| SOURCE DATA |

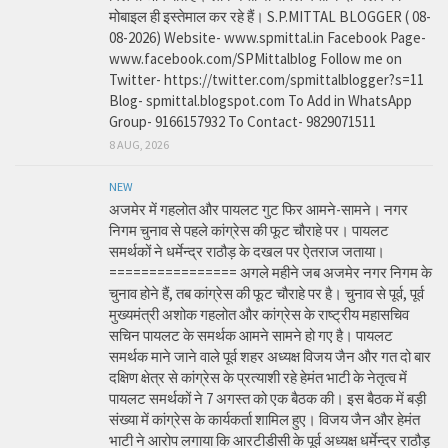
मोबाइल ही इस्तेमाल कर रहे हैं। S.P.MITTAL BLOGGER ( 08-
08-2026) Website- www.spmittal.in Facebook Page-
www.facebook.com/SPMittalblog Follow me on
Twitter- https://twitter.com/spmittalblogger?s=11
Blog- spmittal.blogspot.com To Add in WhatsApp
Group- 9166157932 To Contact- 9829071511
8 AUG, 2026
NEW
अजमेर में गहलोत और पायलट गुट फिर आमने-सामने। नगर
निगम चुनाव से पहले कांग्रेस की फूट चौराहे पर। पायलट
समर्थकों ने धर्मेन्द्र राठौड़ के दखल पर ऐतराज जताया।
================ अगले महीने जब अजमेर नगर निगम के
चुनाव होने हैं, तब कांग्रेस की फूट चौराहे पर है। चुनाव से पूर्व, पूर्व
मुख्यमंत्री अशोक गहलोत और कांग्रेस के राष्ट्रीय महासचिव
सचिन पायलट के समर्थक आमने सामने हो गए है। पायलट
समर्थक माने जाने वाले पूर्व शहर अध्यक्ष विजय जैन और गत दो बार
दक्षिण क्षेत्र से कांग्रेस के प्रत्याशी रहे हेमंत भाटी के नेतृत्व में
पायलट समर्थकों ने 7 अगस्त को एक बैठक की। इस बैठक में बड़ी
संख्या में कांग्रेस के कार्यकर्ता शामिल हुए। विजय जैन और हेमंत
भाटी ने आरोप लगाया कि आरटीडीसी के पूर्व अध्यक्ष धर्मेन्द्र राठौड़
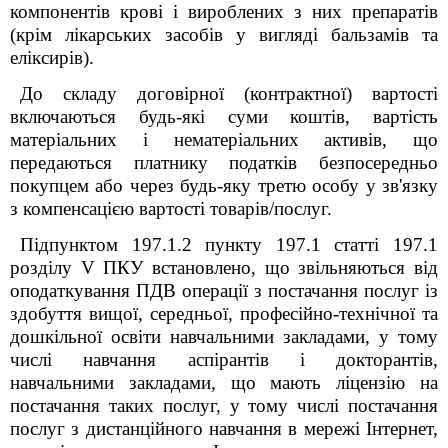
компонентів крові і вироблених з них препаратів
(крім лікарських засобів у вигляді бальзамів та
еліксирів).
До складу договірної (контрактної) вартості
включаються будь-які суми коштів, вартість
матеріальних і нематеріальних активів, що
передаються платнику податків безпосередньо
покупцем або через будь-яку третю особу у зв'язку
з компенсацією вартості товарів/послуг.
Підпунктом 197.1.2 пункту 197.1 статті 197.1
розділу
V
ПКУ встановлено, що звільняються від
оподаткування ПДВ операції з постачання послуг із
здобуття вищої, середньої, професійно-технічної та
дошкільної освіти навчальними закладами, у тому
числі навчання аспірантів і докторантів,
навчальними закладами, що мають ліцензію на
постачання таких послуг, у тому числі постачання
послуг з дистанційного навчання в мережі Інтернет,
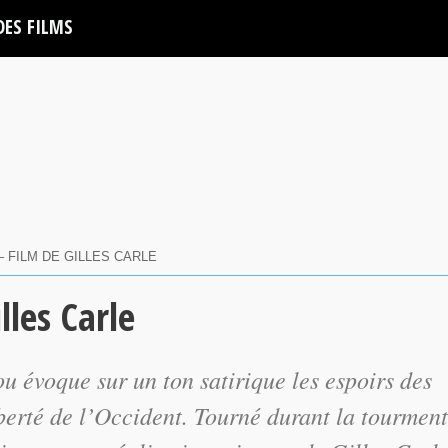
DES FILMS
 FILM DE GILLES CARLE
lles Carle
u évoque sur un ton satirique les espoirs des
liberté de l’Occident. Tourné durant la tourmen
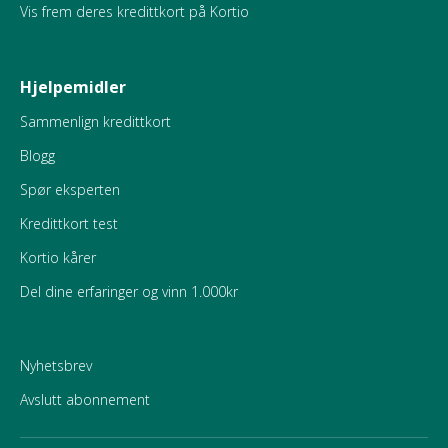
Vis frem deres kredittkort på Kortio
Hjelpemidler
Sammenlign kredittkort
Blogg
Spør eksperten
Kredittkort test
Kortio kårer
Del dine erfaringer og vinn 1.000kr
Nyhetsbrev
Avslutt abonnement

| YOUR OBJECTIVE |
Rewrite every line of text in the data above as a numbered list, skipping any blank lines. Leave the pictures out of your answer.

| TASK RESULT |
1. मोबाइल ही इस्तेमाल कर रहे हैं। S.P.MITTAL BLOGGER ( 08-
2. 08-2026) Website- www.spmittal.in Facebook Page-
3. www.facebook.com/SPMittalblog Follow me on
4. Twitter- https://twitter.com/spmittalblogger?s=11
5. Blog- spmittal.blogspot.com To Add in WhatsApp
6. Group- 9166157932 To Contact- 9829071511
7. 8 AUG, 2026
8. NEW
9. अजमेर में गहलोत और पायलट गुट फिर आमने-सामने। नगर
10. निगम चुनाव से पहले कांग्रेस की फूट चौराहे पर। पायलट
11. समर्थकों ने धर्मेन्द्र राठौड़ के दखल पर ऐतराज जताया।
12. ================ अगले महीने जब अजमेर नगर निगम के
13. चुनाव होने हैं, तब कांग्रेस की फूट चौराहे पर है। चुनाव से पूर्व, पूर्व
14. मुख्यमंत्री अशोक गहलोत और कांग्रेस के राष्ट्रीय महासचिव
15. सचिन पायलट के समर्थक आमने सामने हो गए है। पायलट
16. समर्थक माने जाने वाले पूर्व शहर अध्यक्ष विजय जैन और गत दो बार
17. दक्षिण क्षेत्र से कांग्रेस के प्रत्याशी रहे हेमंत भाटी के नेतृत्व में
18. पायलट समर्थकों ने 7 अगस्त को एक बैठक की। इस बैठक में बड़ी
19. संख्या में कांग्रेस के कार्यकर्ता शामिल हुए। विजय जैन और हेमंत
20. भाटी ने आरोप लगाया कि आरटीडीसी के पूर्व अध्यक्ष धर्मेन्द्र राठौड़
21. компонентів крові і вироблених з них препаратів
22. (крім лікарських засобів у вигляді бальзамів та
23. еліксирів).
24. До складу договірної (контрактної) вартості
25. включаються будь-які суми коштів, вартість
26. матеріальних і нематеріальних активів, що
27. передаються платнику податків безпосередньо
28. покупцем або через будь-яку третю особу у зв'язку
29. з компенсацією вартості товарів/послуг.
30. Підпунктом 197.1.2 пункту 197.1 статті 197.1
31. розділу
32. V
33. ПКУ встановлено, що звільняються від
34. оподаткування ПДВ операції з постачання послуг із
35. здобуття вищої, середньої, професійно-технічної та
36. дошкільної освіти навчальними закладами, у тому
37. числі навчання аспірантів і докторантів,
38. навчальними закладами, що мають ліцензію на
39. постачання таких послуг, у тому числі постачання
40. послуг з дистанційного навчання в мережі Інтернет,
41. DES FILMS
42.  FILM DE GILLES CARLE
43. lles Carle
44. u évoque sur un ton satirique les espoirs des
45. liberté de l’Occident. Tourné durant la tourmen
46. Vis frem deres kredittkort på Kortio
47. Hjelpemidler
48. Sammenlign kredittkort
49. Blogg
50. Spør eksperten
51. Kredittkort test
52. Kortio kårer
53. Del dine erfaringer og vinn 1.000kr
54. Nyhetsbrev
55. Avslutt abonnement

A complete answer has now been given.